Segment Open

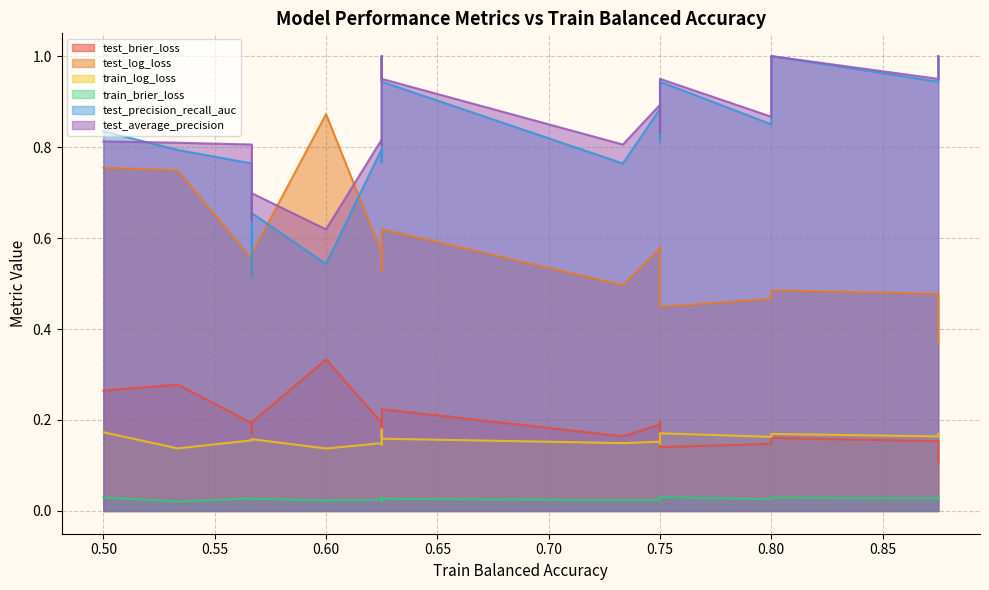

True or false: test_brier_loss and train_brier_loss cross at least once.

False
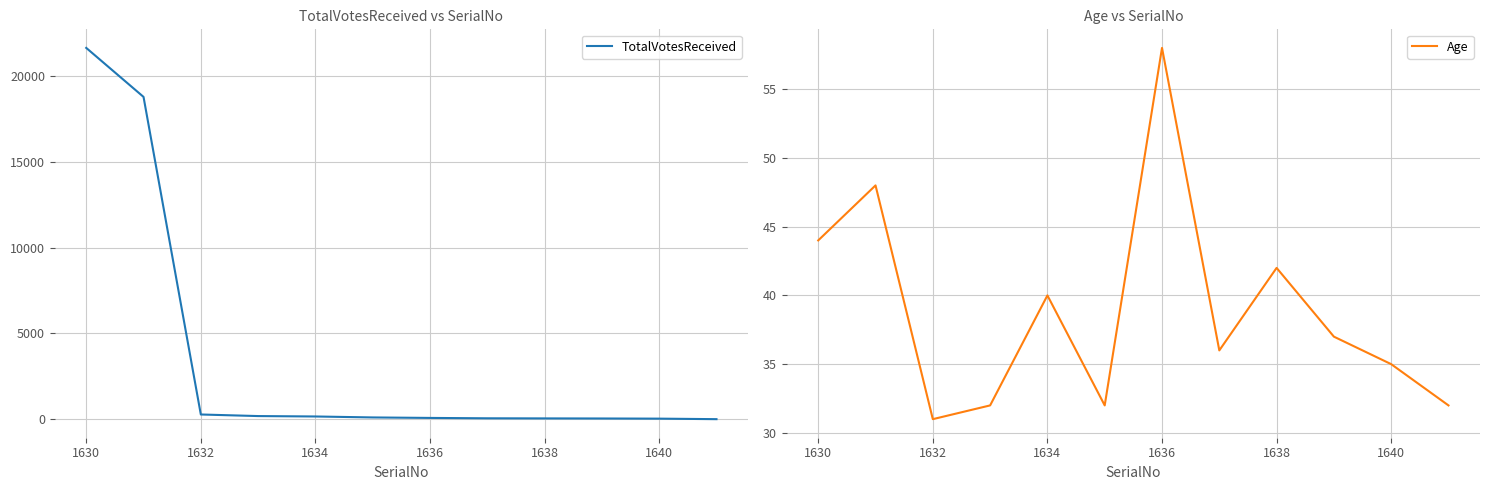

True or false: TotalVotesReceived has a value of 81 at 1636.

True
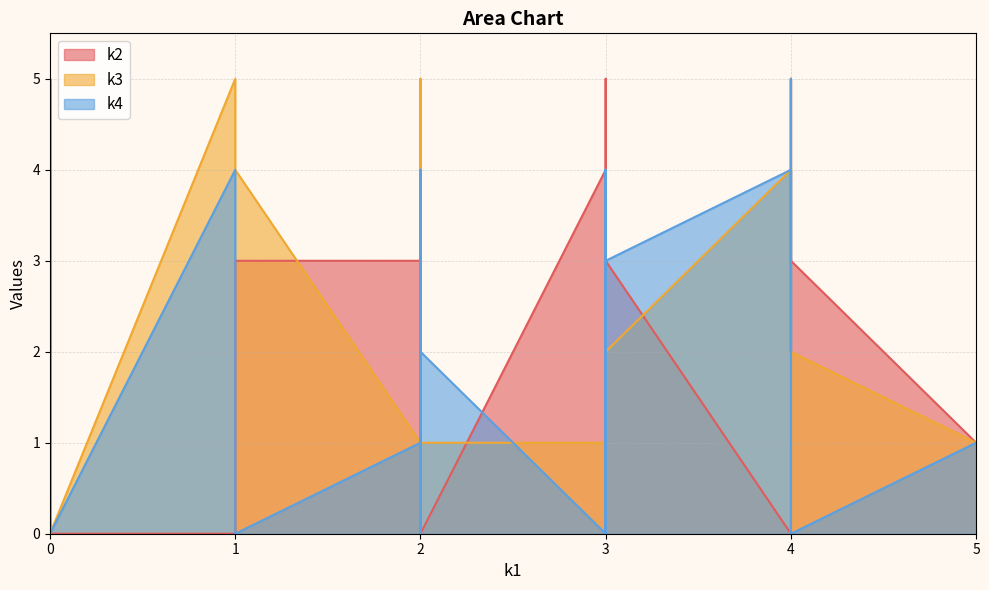

What is the average value of the k2 series?

2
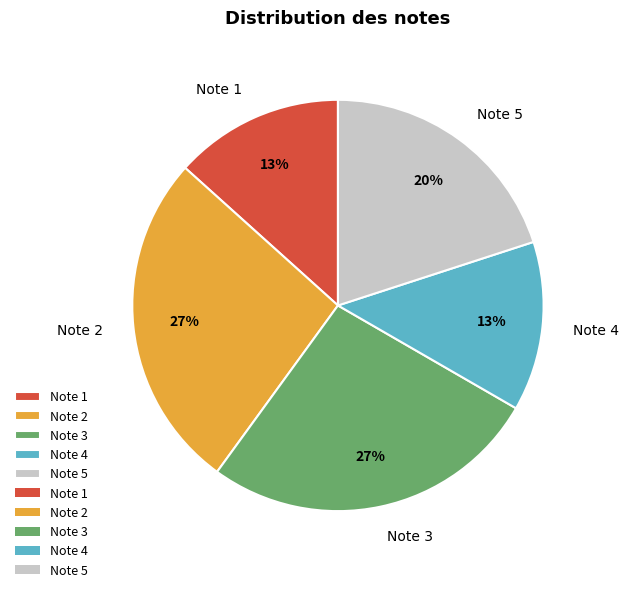

How many slices are in this pie chart?

5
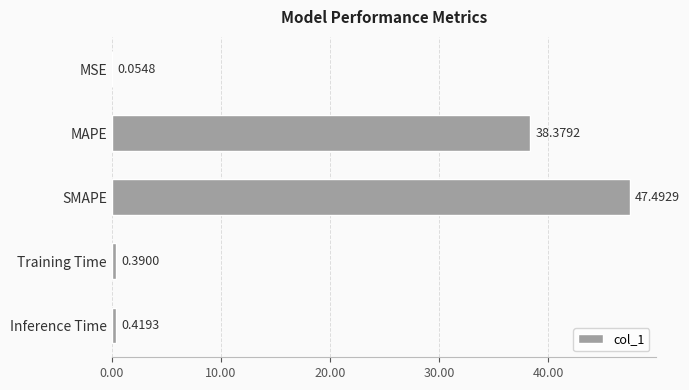

At which label is the value closest to 23?

MAPE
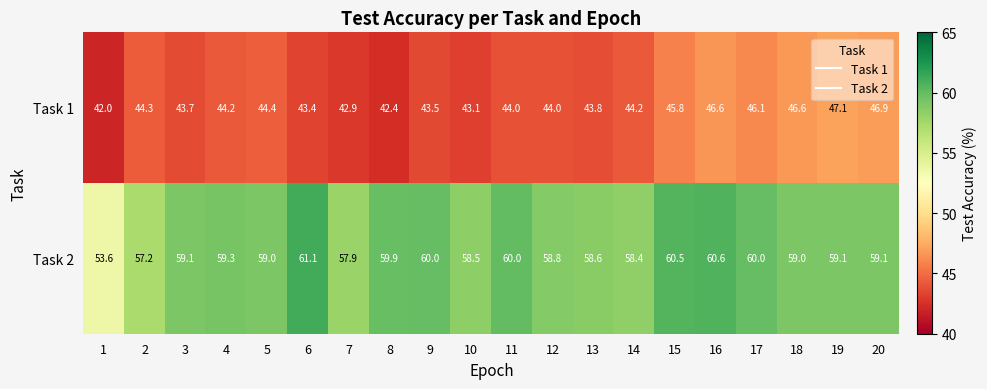

Rank the series by their maximum value, from lowest to highest.

Task 1, Task 2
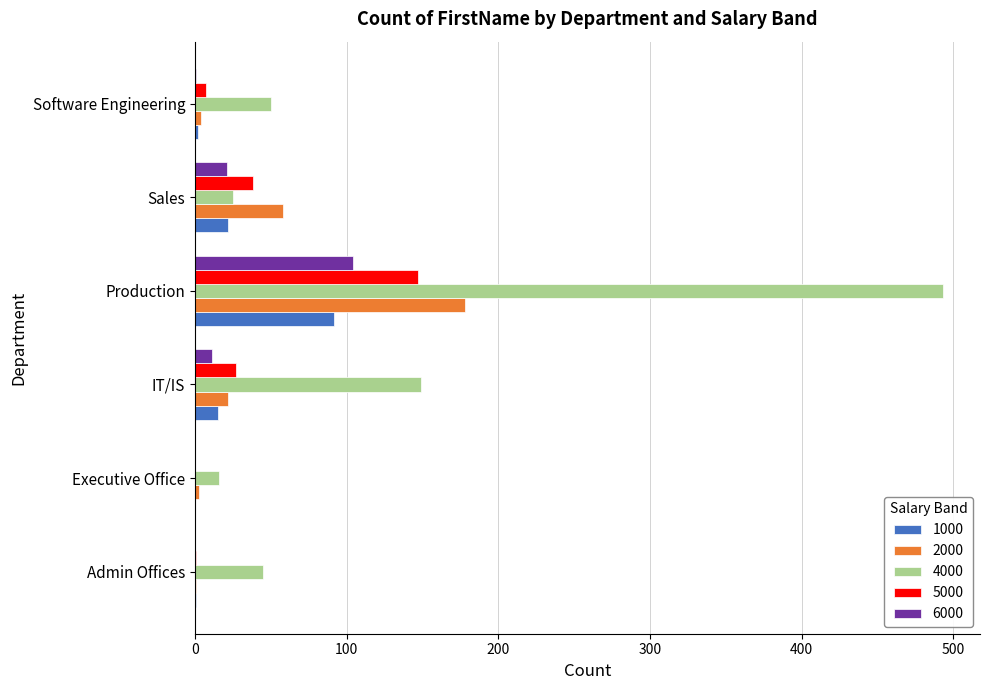

The 2000 series shows 3 at Executive Office. True or false?

True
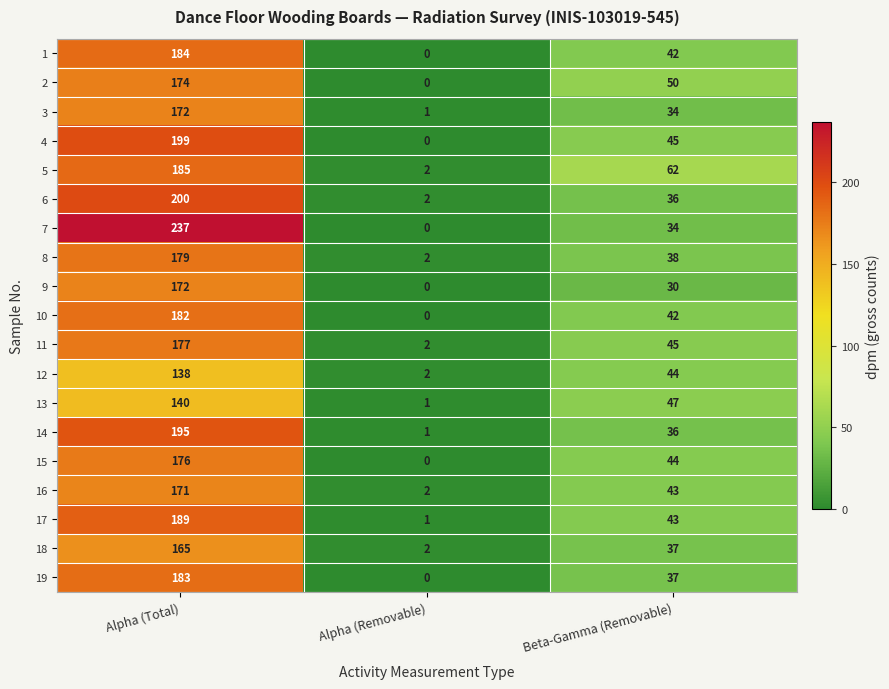

At which category is the sum across all series the highest?

Alpha (Total)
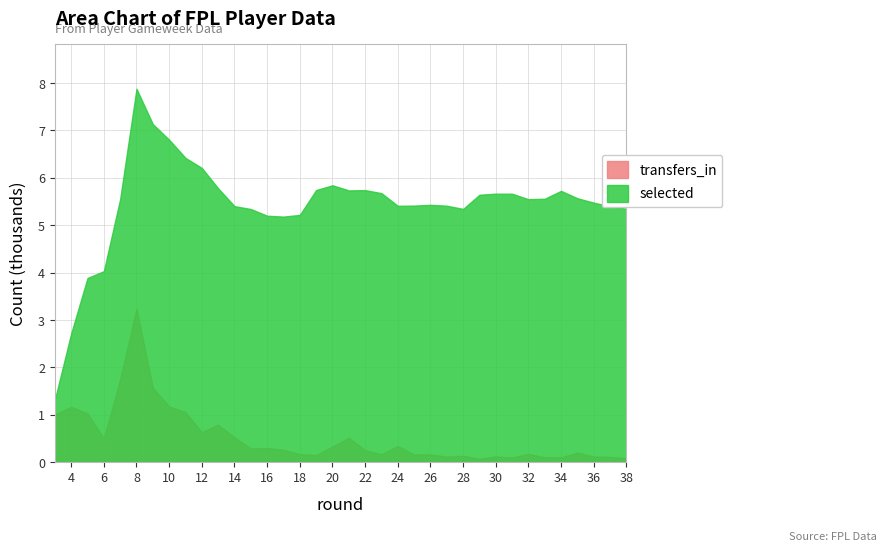

At which label is selected closest to 4598?

6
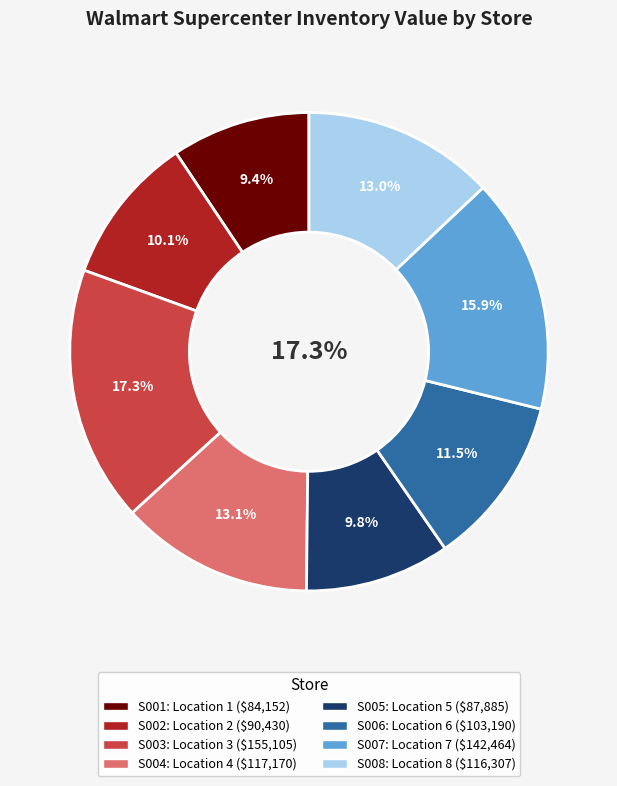

True or false: S006 accounts for 21% of the total.

False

Segment Closed

> What the task asks
Copy all the records with each "series" switched to "data series" and everything else unchanged. Leave out the pictures.

> Your response
True or false: test_brier_loss and train_brier_loss cross at least once.

False

True or false: TotalVotesReceived has a value of 81 at 1636.

True

What is the average value of the k2 data series?

2

How many slices are in this pie chart?

5

At which label is the value closest to 23?

MAPE

Rank the data series by their maximum value, from lowest to highest.

Task 1, Task 2

The 2000 data series shows 3 at Executive Office. True or false?

True

At which category is the sum across all data series the highest?

Alpha (Total)

At which label is selected closest to 4598?

6

True or false: S006 accounts for 21% of the total.

False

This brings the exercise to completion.